GPRE expects tough summer, overall good year for ethanol industry
Green Plains Renewable Energy Inc. CEO Todd Becker said tight margins will create a “summer of discontent” for ethanol producers, but he expects that to change later in the year as margins improve, crop yields rebound and world production increases. “Ethanol continues to be the cheapest motor fuel in the world and as a result our industry fundamentals remain very solid,” he said during the company’s first quarter financial results conference call on April 28. “Combining export demand with the 12.6 billion gallon mandate for U.S. refiners and blenders and the economic incentives to blend … ethanol is an important source of octane for sub-grade CBOB and an oxygenate for the reformulated gasoline markets,” he said. “2011 remains a solid opportunity for ethanol producers.”
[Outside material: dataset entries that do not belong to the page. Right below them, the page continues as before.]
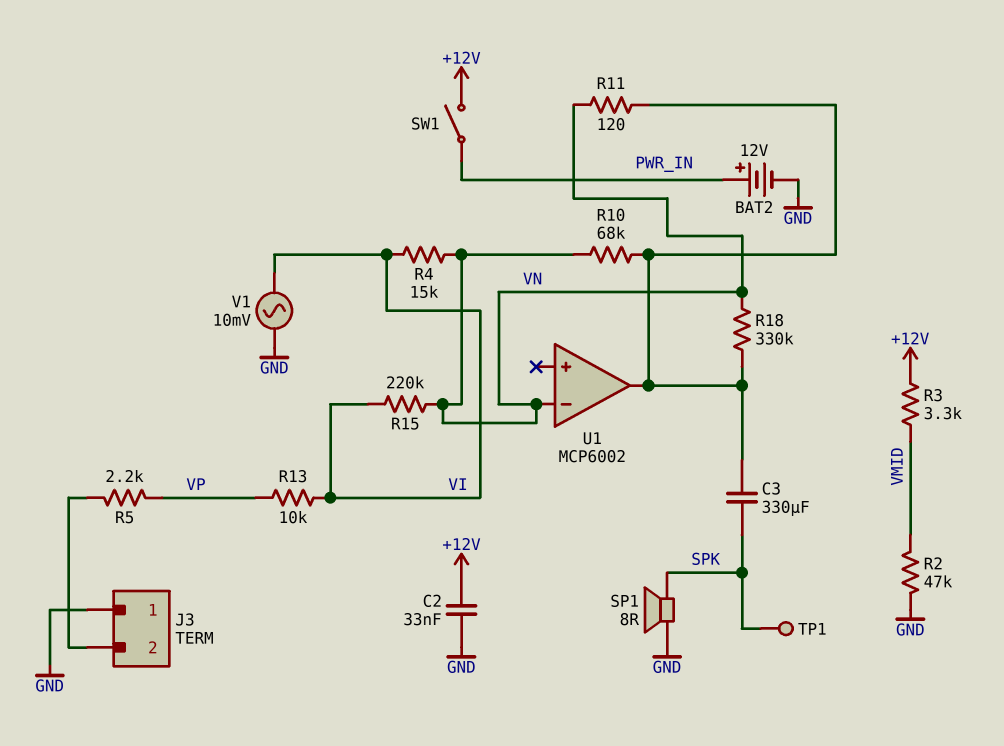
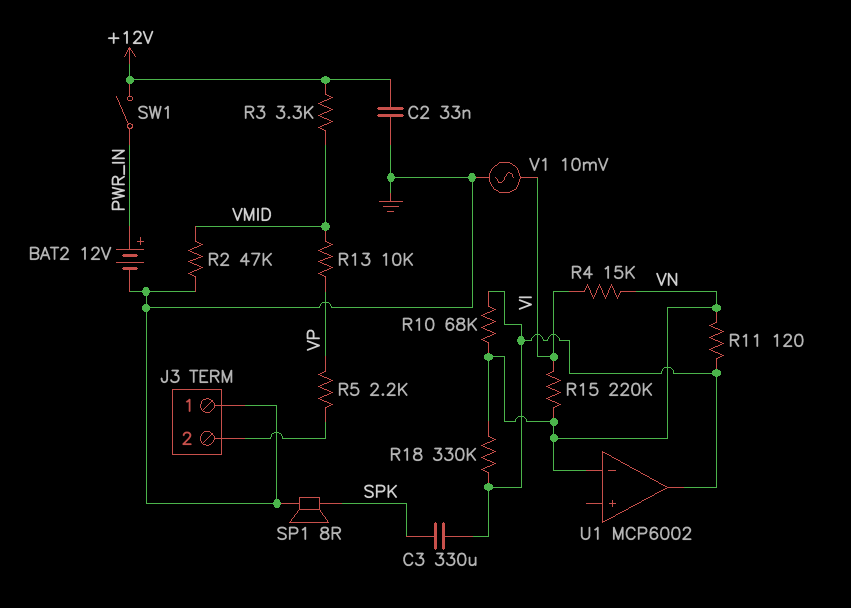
R13: 10k (VI, VP) -> 10k (VMID, VP)
TP1: test point (SPK) -> none

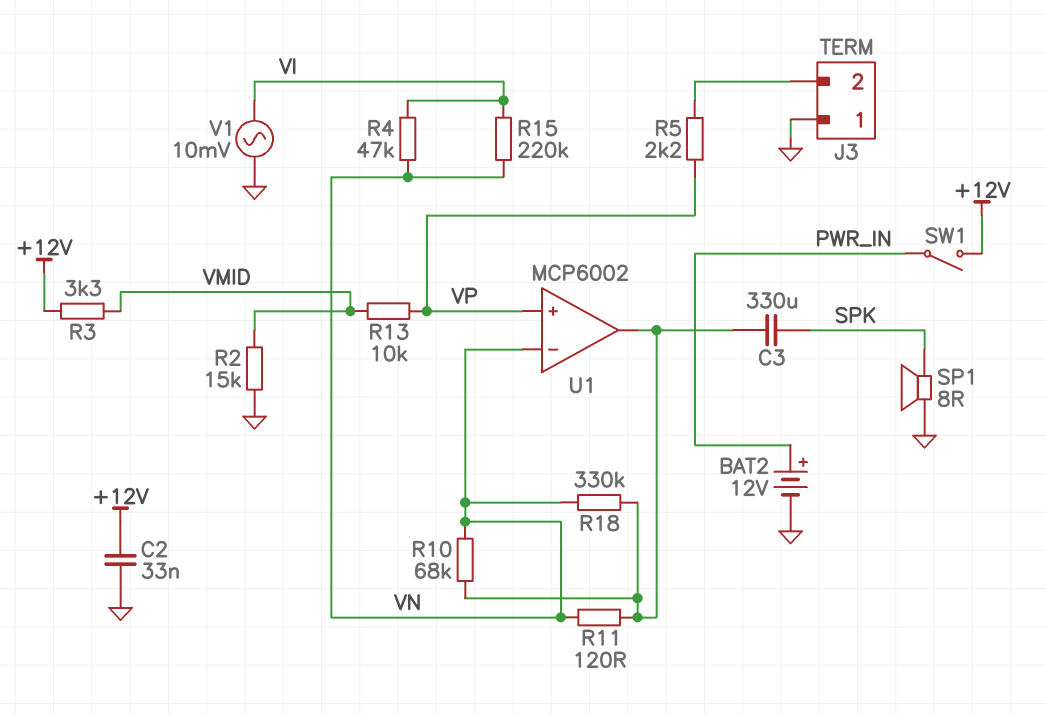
R2: 47k (GND, VMID) -> 15k (GND, VMID)
R4: 15k (VI, VN) -> 47k (VI, VN)
U1 pin in+: none -> VP

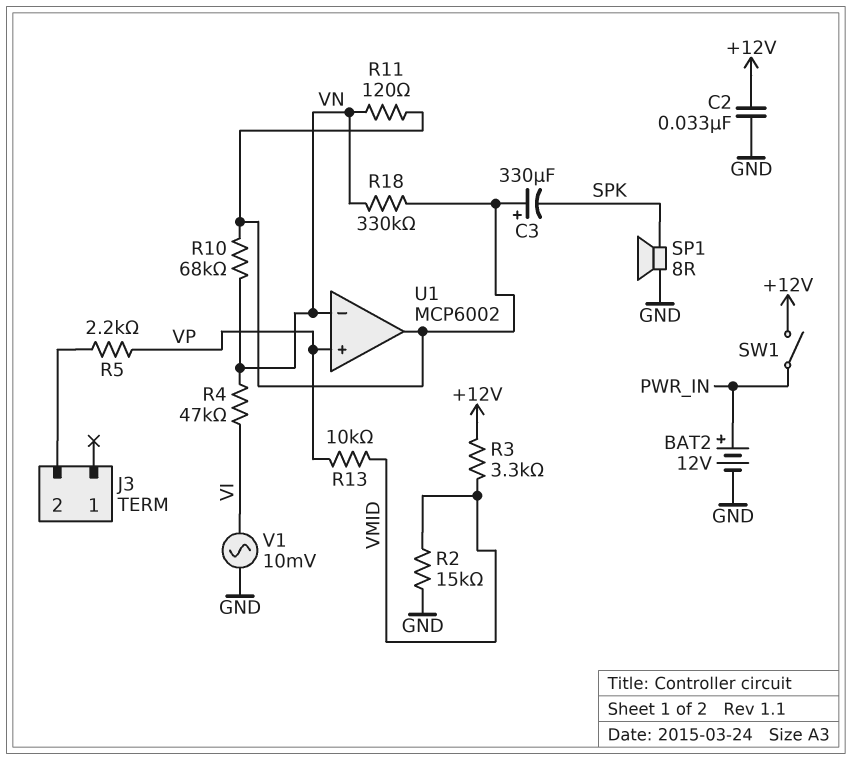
C3: 330uF (SPK, U1/out) -> 330uF (plus U1/out, minus SPK)
J3 pin 1: GND -> none
R15: 220k (VI, VN) -> none

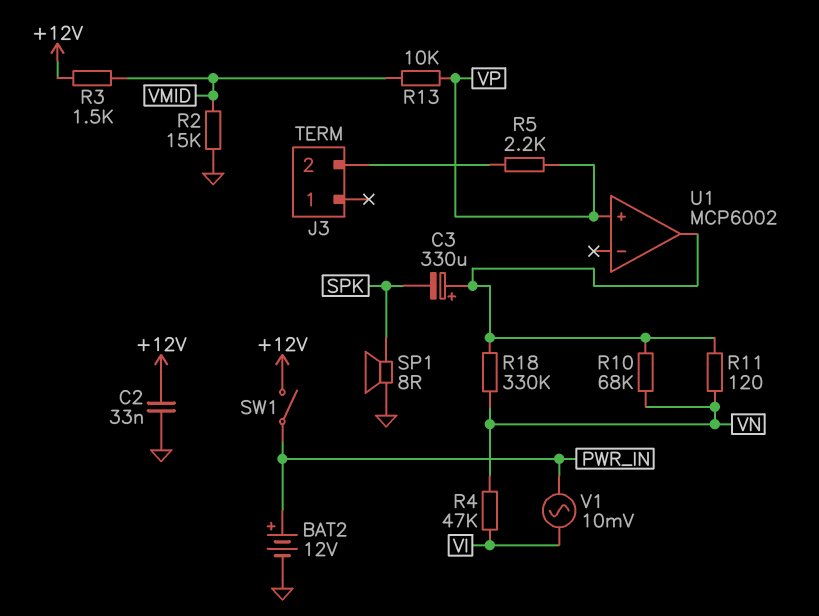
R3: 3.3k (+12V, VMID) -> 1.5k (+12V, VMID)
U1 pin in-: VN -> none
V1: AC 10mV (GND, VI) -> AC 10mV (PWR_IN, VI)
GPRE reported a net income of $7.7 million for the first quarter of 2011, down more than half from the same quarter a year ago. Revenues nearly doubled for the quarter compared to last year, however. Becker attributed the company’s continued profitability to its diversified income strains and noted that the company’s ethanol production volume increased 39 percent, up to 172 million gallons, during the first quarter of 2011. Credit for the increase in production is owed mostly to GPRE’s acquisition of a 60 MMgy plant in Riga, Mich., and a 100 MMgy in Lakota, Iowa, late last year. The company completed the purchase of 60 MMgy Otter Tail plant in Fergus Falls, Minn., during the last week of this year’s first quarter, so it contributed only slightly to the company’s overall production for the quarter. The reduction in net income for the quarter is due to capital invested in the $55 million purchase of the Otter Tail plant and grain storage expansion projects at GPRE’s grain elevators in Tennessee and the Otter Tail plant. Those projects are expected to be completed before the fall corn harvest.
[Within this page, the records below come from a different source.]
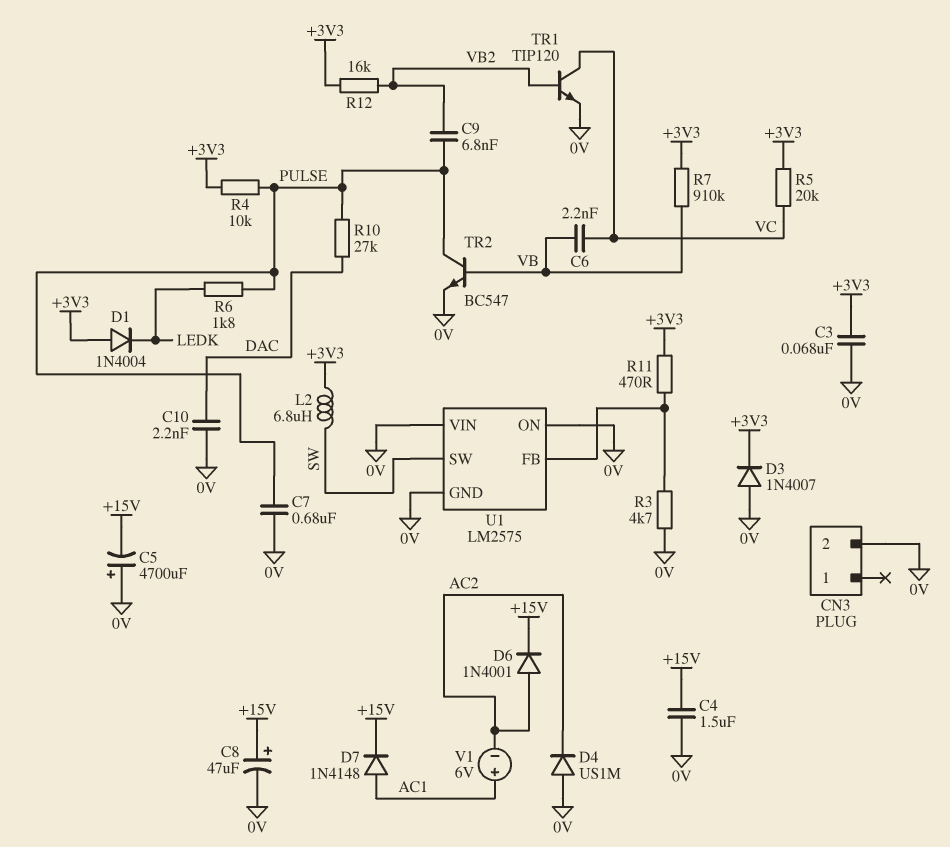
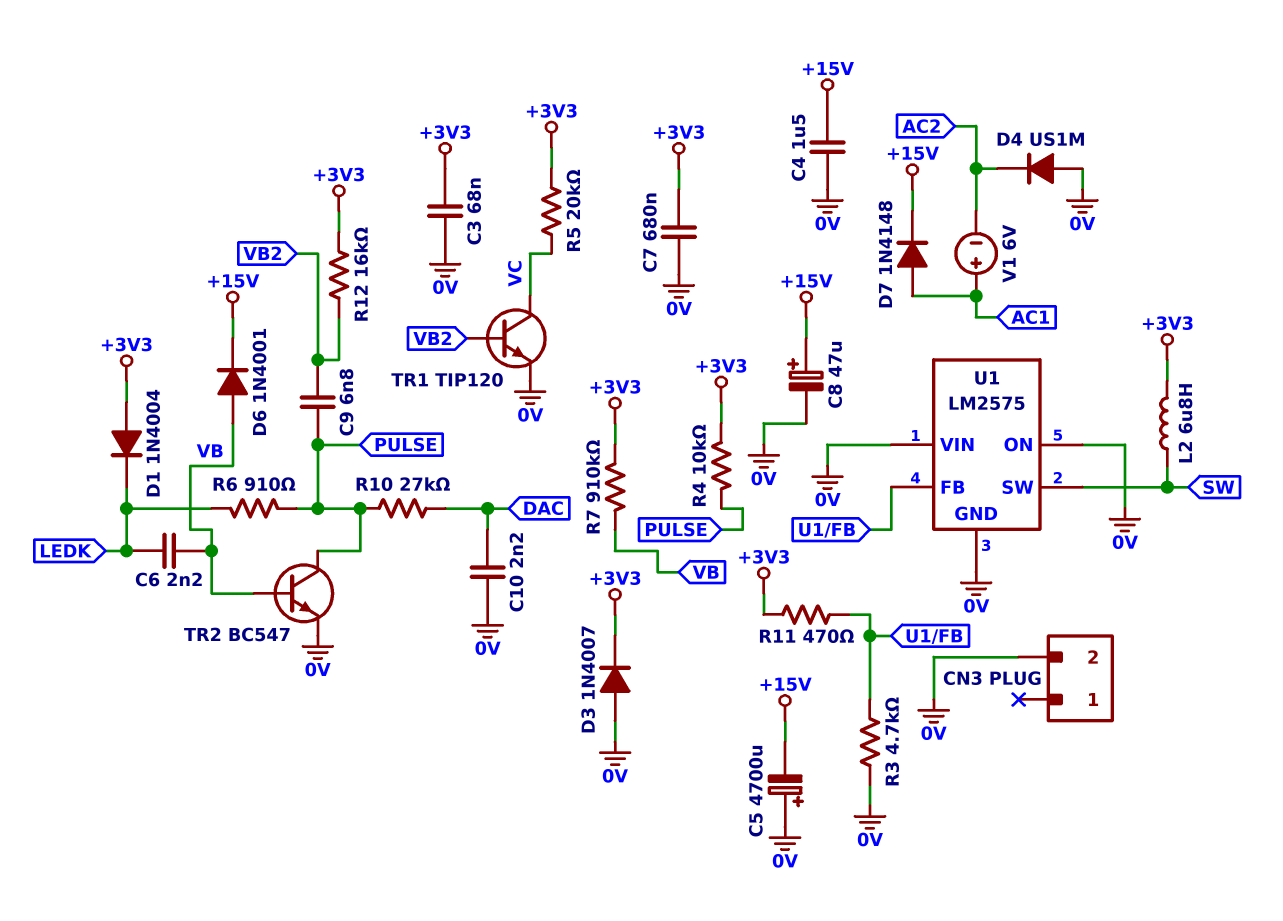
C6: 2.2nF (VB, VC) -> 2.2nF (LEDK, VB)
C7: 680nF (0V, PULSE) -> 680nF (+3V3, 0V)
D6: diode 1N4001 (A AC2, K +15V) -> diode 1N4001 (A VB, K +15V)
R6: 1.8k (LEDK, PULSE) -> 910 (LEDK, PULSE)

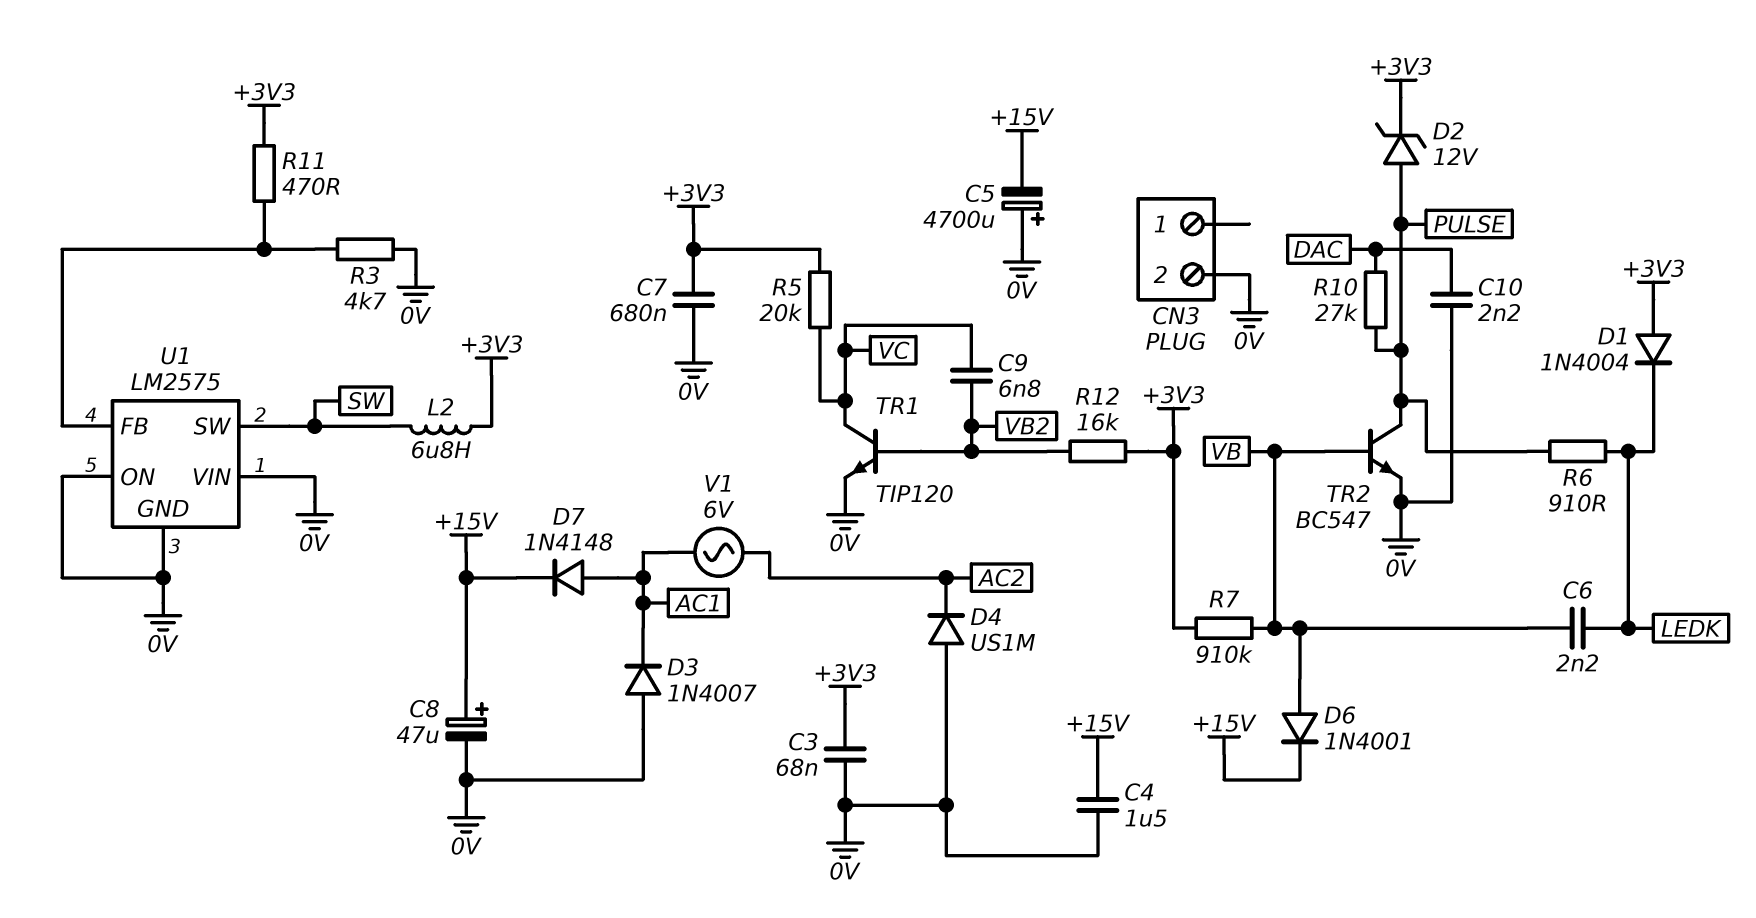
C9: 6.8nF (PULSE, VB2) -> 6.8nF (VB2, VC)
D2: none -> zener 12V (A PULSE, K +3V3)
D3: diode 1N4007 (A 0V, K +3V3) -> diode 1N4007 (A 0V, K AC1)
R4: 10k (+3V3, PULSE) -> none
V1: 6V (plus AC1, minus AC2) -> AC 6V (AC1, AC2)

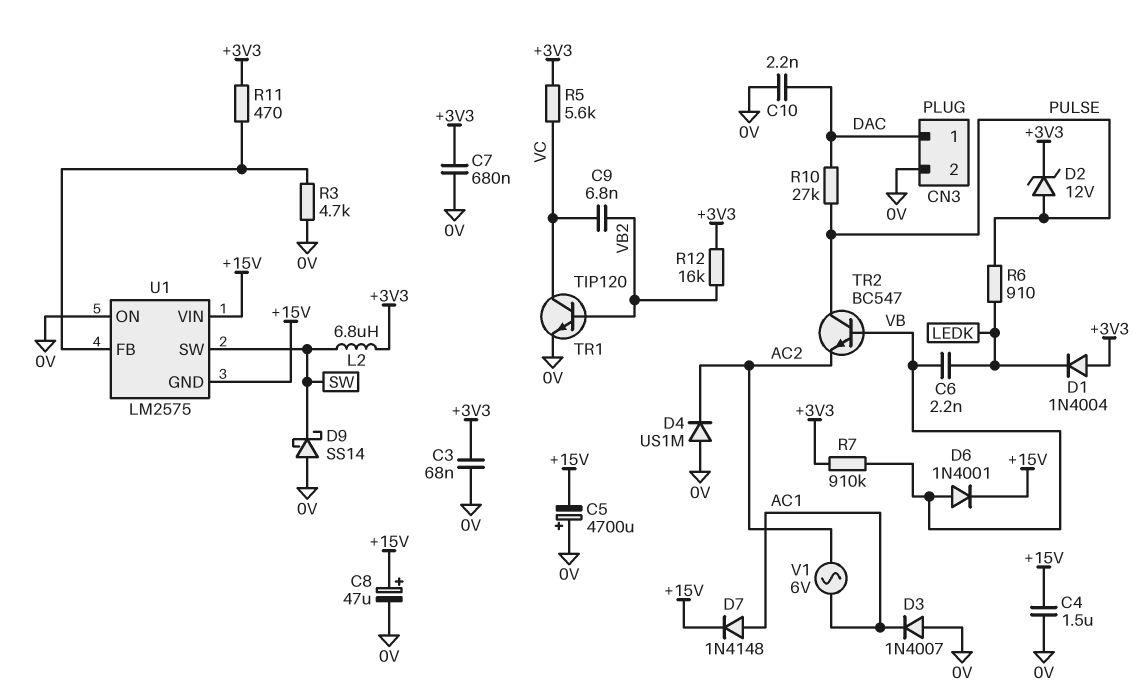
CN3 pin 1: none -> DAC
D9: none -> schottky SS14 (A 0V, K SW)
R5: 20k (+3V3, VC) -> 5.6k (+3V3, VC)
TR2: NPN BC547 (B VB, C PULSE, E 0V) -> NPN BC547 (B VB, C PULSE, E AC2)
U1 pin GND: 0V -> +15V
U1 pin VIN: 0V -> +15V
Becker said high corn prices will make it an “interesting summer” for producers, but said GPRE will continue to lock in corn supply as opportunities allow. While some plants have slowed production recently, GPRE’s plants are all operating at full capacity and have no intention of slowing down, Becker said. During the conference call, he said that conversations with farmers supplying corn to facilities have led GPRE officials to believe there may be more corn acres planted this year than the USDA has predicted, which should further contribute to improving margins throughout the year. “In addition, we strongly believe that the USDA is under estimating ethanol yields in the industry and their supply and demand balance sheet,” he said, adding that the ethanol industry is trending to average production rates that could exceed 2.8 gallons of ethanol per bushel of corn.
Exports are another area of positive growth for the industry, Becker said. He reported that U.S. producers exported 117 million gallons of ethanol during the first two months of the year, which puts the industry on trend to export 700 million gallons over the course of the year. He expects that healthy export trend to continue into 2012, he said.
The opening of BioProcess Algae LLC’s commercial-scale algae bioreactors at GPRE’s Shenandoah, Iowa, plant was a high point for the company during the first quarter. The bioreactors began operating in February and were officially unveiled during an event held at the plant on April 15. Site work has begun at the ethanol plant site for a 5 acre commercial-scale algae farm and work is being done to develop product demand for algae produced at the site, including testing to produce oil directly from the algae at refineries.
In addition to the algae project, GPRE has completed the installation of corn oil extraction technology at six of its plants. The remaining three plants will deploy the technology by the end of the third quarter. Becker said the corn oil product is performing better than expected and major feeders are expressing interest in using it for their operations.